Work instructions. All lines holding the word "établissements" should be located in the records and copied.

Stored entries.

>>>>

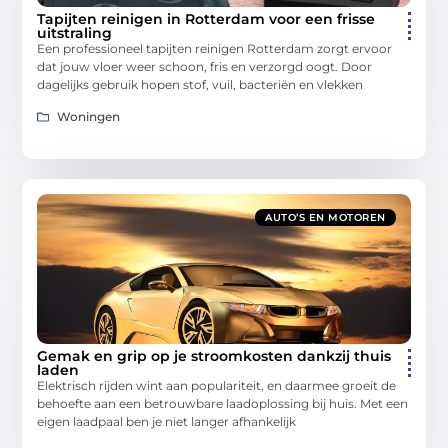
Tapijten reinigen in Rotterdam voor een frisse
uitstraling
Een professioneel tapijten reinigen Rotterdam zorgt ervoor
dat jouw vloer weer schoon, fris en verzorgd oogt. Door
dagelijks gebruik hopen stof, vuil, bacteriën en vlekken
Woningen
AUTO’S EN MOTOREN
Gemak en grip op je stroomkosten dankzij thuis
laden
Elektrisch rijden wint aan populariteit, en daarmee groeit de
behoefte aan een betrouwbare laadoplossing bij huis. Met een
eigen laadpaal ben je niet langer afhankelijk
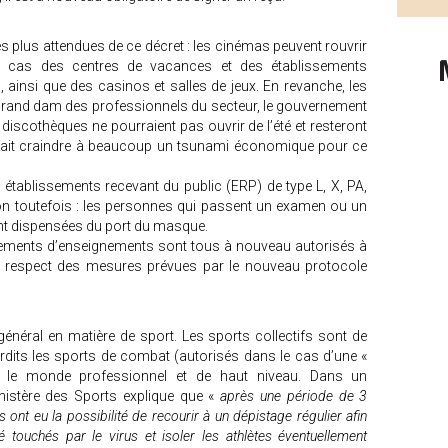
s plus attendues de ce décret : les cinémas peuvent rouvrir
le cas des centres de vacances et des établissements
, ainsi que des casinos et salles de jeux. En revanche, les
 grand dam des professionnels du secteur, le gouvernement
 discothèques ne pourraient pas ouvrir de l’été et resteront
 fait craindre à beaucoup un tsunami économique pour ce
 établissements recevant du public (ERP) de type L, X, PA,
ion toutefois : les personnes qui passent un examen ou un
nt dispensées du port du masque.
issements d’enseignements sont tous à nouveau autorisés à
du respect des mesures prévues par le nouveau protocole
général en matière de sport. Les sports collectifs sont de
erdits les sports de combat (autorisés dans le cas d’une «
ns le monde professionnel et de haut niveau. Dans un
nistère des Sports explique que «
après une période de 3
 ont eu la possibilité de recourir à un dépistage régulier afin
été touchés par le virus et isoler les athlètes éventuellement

<<<<

Solution for this exercise.
le cas des centres de vacances et des établissements
 établissements recevant du public (ERP) de type L, X, PA,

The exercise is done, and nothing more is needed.